* PROBLEM: Every line from the beginning of the records below up to the one holding "товаров и услуг для детей. В этот праздни" should be quoted exactly; leave out the rest.

[Saved entries]
- - - -

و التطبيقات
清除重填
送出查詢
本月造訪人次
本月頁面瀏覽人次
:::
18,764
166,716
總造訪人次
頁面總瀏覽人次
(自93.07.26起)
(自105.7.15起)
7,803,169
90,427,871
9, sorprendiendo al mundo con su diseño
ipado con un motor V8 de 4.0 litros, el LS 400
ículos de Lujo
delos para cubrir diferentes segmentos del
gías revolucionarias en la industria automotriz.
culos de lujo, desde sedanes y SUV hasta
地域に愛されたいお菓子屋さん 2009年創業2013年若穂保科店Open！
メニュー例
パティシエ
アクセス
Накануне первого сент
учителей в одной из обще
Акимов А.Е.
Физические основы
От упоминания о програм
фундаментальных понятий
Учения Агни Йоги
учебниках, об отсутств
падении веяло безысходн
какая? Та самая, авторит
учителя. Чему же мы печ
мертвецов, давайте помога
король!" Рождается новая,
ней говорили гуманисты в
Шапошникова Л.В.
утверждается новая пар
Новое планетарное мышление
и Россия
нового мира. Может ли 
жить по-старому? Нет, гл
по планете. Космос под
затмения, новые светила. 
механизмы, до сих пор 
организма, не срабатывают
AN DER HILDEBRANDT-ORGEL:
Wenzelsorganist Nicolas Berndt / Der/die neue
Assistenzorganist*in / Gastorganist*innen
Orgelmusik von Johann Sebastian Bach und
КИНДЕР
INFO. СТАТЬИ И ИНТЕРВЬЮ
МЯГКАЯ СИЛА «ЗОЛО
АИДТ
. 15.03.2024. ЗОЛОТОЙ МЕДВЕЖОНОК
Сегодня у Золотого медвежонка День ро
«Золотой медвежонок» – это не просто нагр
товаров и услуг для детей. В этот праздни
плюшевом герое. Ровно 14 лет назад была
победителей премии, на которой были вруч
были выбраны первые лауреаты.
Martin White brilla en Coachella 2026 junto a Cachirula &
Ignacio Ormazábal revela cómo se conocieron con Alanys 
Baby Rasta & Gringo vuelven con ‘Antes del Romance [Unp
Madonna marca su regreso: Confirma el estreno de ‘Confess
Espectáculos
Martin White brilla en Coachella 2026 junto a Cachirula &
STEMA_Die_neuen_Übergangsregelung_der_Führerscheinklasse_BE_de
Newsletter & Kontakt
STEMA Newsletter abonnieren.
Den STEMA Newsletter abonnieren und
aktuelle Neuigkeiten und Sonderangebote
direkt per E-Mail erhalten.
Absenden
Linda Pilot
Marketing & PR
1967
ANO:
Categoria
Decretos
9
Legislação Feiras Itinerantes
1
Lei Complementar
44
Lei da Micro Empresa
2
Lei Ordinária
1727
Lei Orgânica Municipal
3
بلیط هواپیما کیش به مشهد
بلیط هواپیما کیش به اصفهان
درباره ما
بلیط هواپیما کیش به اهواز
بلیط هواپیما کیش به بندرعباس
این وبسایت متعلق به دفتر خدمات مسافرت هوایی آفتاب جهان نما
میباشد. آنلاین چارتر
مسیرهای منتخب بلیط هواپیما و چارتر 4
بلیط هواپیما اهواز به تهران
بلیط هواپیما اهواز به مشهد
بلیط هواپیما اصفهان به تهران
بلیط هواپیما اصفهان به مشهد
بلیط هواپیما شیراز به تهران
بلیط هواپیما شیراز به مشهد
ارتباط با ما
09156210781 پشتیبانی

- - - -

* TASK RESPONSE:
و التطبيقات
清除重填
送出查詢
本月造訪人次
本月頁面瀏覽人次
:::
18,764
166,716
總造訪人次
頁面總瀏覽人次
(自93.07.26起)
(自105.7.15起)
7,803,169
90,427,871
9, sorprendiendo al mundo con su diseño
ipado con un motor V8 de 4.0 litros, el LS 400
ículos de Lujo
delos para cubrir diferentes segmentos del
gías revolucionarias en la industria automotriz.
culos de lujo, desde sedanes y SUV hasta
地域に愛されたいお菓子屋さん 2009年創業2013年若穂保科店Open！
メニュー例
パティシエ
アクセス
Накануне первого сент
учителей в одной из обще
Акимов А.Е.
Физические основы
От упоминания о програм
фундаментальных понятий
Учения Агни Йоги
учебниках, об отсутств
падении веяло безысходн
какая? Та самая, авторит
учителя. Чему же мы печ
мертвецов, давайте помога
король!" Рождается новая,
ней говорили гуманисты в
Шапошникова Л.В.
утверждается новая пар
Новое планетарное мышление
и Россия
нового мира. Может ли 
жить по-старому? Нет, гл
по планете. Космос под
затмения, новые светила. 
механизмы, до сих пор 
организма, не срабатывают
AN DER HILDEBRANDT-ORGEL:
Wenzelsorganist Nicolas Berndt / Der/die neue
Assistenzorganist*in / Gastorganist*innen
Orgelmusik von Johann Sebastian Bach und
КИНДЕР
INFO. СТАТЬИ И ИНТЕРВЬЮ
МЯГКАЯ СИЛА «ЗОЛО
АИДТ
. 15.03.2024. ЗОЛОТОЙ МЕДВЕЖОНОК
Сегодня у Золотого медвежонка День ро
«Золотой медвежонок» – это не просто нагр
товаров и услуг для детей. В этот праздни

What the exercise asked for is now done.